→ **Selected extract**:

--- START ---

Breaking path dependence in the energy sector – the need for technology-specific policies
Staffan Jacobsson, Chalmers University of Technology , Sweden
The Stern report underlines that emission needs to be reduced by more than 80 per cent if a stabilisation is to occur in terms of concentrations of carbon dioxide. A stabilisation at 500 ppm would entail a reduction of emissions of 50 per cent of the 2005 level by 2050. This scale of the environmental challenge is translated into a formidable challenge in terms of transformation of the energy and transport sectors. It has two dimensions: the time scale and the size and growth of the sectors. By 2050, the electricity sector is expected to have to be largely decarbonised whereas major changes would also have to take place in the transport sector (Stern, 2006, p. 235). In terms of large scale transformation processes, the time scale is quite limited. As shown in studies in history of technology, such processes run over many decades, often more than four. The size and growth of the energy sector adds a second dimension to the scale of the transformation problem. Currently, the global power sector delivers around 17 000 TWh annually and it is expected to grow to about 35 000 by 2050. Out of these, about 29 000 TWh will have to be carbon neutral. As an illustration of the scale, it can be mentioned that a new nuclear power station supplies about 5 TWh annually and that the total supply of solar power in Germany (the country with most installations) is about 2 TWh.
To reduce the emissions to a sustainable level, a whole cluster of technologies need to be developed and diffused – no single technology can replace fossil fuel and the time constraint means that a range of technologies need to be fostered in parallel, not in sequence. For the most part, however, the discussion on policy intervention is in terms of generic policy instruments, i.e. instruments that do not distinguish between different technologies (e.g. tradable emission permits and “green” electricity certificates). Under the influence of such instruments, the main selection mechanism is marginal cost – and investments will first occur in the currently cheapest technologies – the diffusion process will, thus, be sequential.
Whereas general policy instruments, such as CO2 tax, is as vital part of the package of policies required to meet the climate challenge, such policies need to be supplemented by technology-specific ones. The cluster of technologies that will eventually replace fossil fuel would vary in terms of cost levels but also in terms of the maturity of the industrial system that supply them. Each such system, henceforth called technological innovation system (TIS), has unique features (including endogenous learning processes), requiring unique elements of policy intervention. As Rodrik (2004: 14) argues, policy should be thought of as ‘…a process designed to elicit areas where policy actions are most likely to make a difference.’ The relevant issue then is how policy makers can identify those activities/areas that are of critical importance to the dynamics of a specific IS.

--- END ---

→ **Given data**:
--- START ---

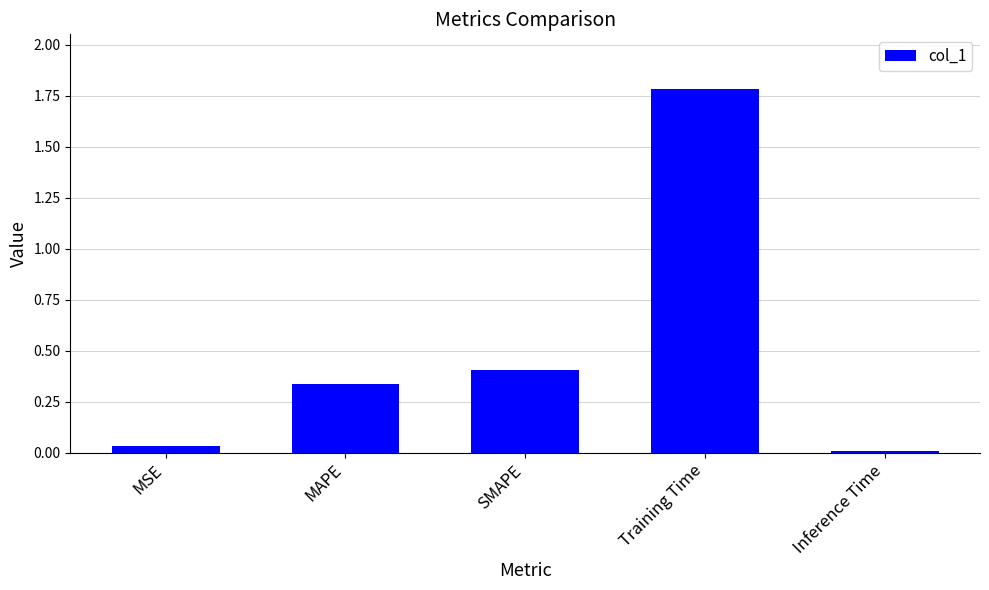

What is the change in value from MSE to SMAPE?

+0.4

--- END ---

→ **Exercise instructions**:
• 1. Duplicate the energy-policy passage, starting with "Whereas general policy" and going on through "a specific IS.".
• 2. Go on with the energy-policy passage from where it stops.

→ **Numbered answers**:
• 1.
Whereas general policy instruments, such as CO2 tax, is as vital part of the package of policies required to meet the climate challenge, such policies need to be supplemented by technology-specific ones. The cluster of technologies that will eventually replace fossil fuel would vary in terms of cost levels but also in terms of the maturity of the industrial system that supply them. Each such system, henceforth called technological innovation system (TIS), has unique features (including endogenous learning processes), requiring unique elements of policy intervention. As Rodrik (2004: 14) argues, policy should be thought of as ‘…a process designed to elicit areas where policy actions are most likely to make a difference.’ The relevant issue then is how policy makers can identify those activities/areas that are of critical importance to the dynamics of a specific IS.

• 2.
The paper presents an analytical framework that may help policy makers find the currently key points of intervention within a given TIS. Whereas much of the literature on ‘Policy and Innovation Systems’ deals with generic policy challenges in terms of weaknesses in a system’s structural elements, we argue that it is more useful to analyse system weaknesses in functional terms, i.e. in terms of a number of key processes that determine both system performance (e.g. diffusion) and system growth. System weaknesses (for a particular TIS) can, thus, be specified in terms of these key processes and an explanation of the weaknesses and strengths of the processes may be found, guiding policy makers in their intervention. The framework is applied, in an illustrative way, to two TIS in Sweden, wind- and biopower.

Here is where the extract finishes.